◆ ACTIVITY: Find the lines below that contain the word "SEONE" and count them. Only the number should be given.

◆ EXTRACTED DATA:
+ + + + +
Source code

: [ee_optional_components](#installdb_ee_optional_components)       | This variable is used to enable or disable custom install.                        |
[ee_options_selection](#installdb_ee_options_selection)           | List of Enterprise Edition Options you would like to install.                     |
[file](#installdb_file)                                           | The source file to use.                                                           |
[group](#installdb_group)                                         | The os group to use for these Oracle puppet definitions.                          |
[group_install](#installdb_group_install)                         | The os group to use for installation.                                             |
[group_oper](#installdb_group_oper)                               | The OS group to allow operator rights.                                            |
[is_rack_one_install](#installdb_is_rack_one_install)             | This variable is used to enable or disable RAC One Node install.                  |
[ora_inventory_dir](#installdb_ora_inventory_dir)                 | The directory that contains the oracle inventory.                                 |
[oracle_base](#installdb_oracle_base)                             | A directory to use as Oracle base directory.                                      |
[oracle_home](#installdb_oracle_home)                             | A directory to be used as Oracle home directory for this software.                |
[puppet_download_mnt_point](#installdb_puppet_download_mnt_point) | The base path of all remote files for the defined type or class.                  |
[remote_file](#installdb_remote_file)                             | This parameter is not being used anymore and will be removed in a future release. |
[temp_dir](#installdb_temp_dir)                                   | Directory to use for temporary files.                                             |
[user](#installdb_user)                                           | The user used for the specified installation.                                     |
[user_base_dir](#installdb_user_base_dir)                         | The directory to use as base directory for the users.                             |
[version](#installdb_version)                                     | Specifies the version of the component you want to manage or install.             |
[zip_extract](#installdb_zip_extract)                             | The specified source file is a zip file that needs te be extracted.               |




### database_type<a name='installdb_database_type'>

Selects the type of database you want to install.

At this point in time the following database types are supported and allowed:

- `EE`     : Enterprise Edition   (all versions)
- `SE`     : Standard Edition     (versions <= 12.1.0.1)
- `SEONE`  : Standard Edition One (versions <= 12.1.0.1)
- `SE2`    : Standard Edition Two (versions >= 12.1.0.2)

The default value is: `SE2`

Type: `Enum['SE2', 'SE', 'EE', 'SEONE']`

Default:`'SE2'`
+ + + + +
◆ RESULT OF THIS TASK: 2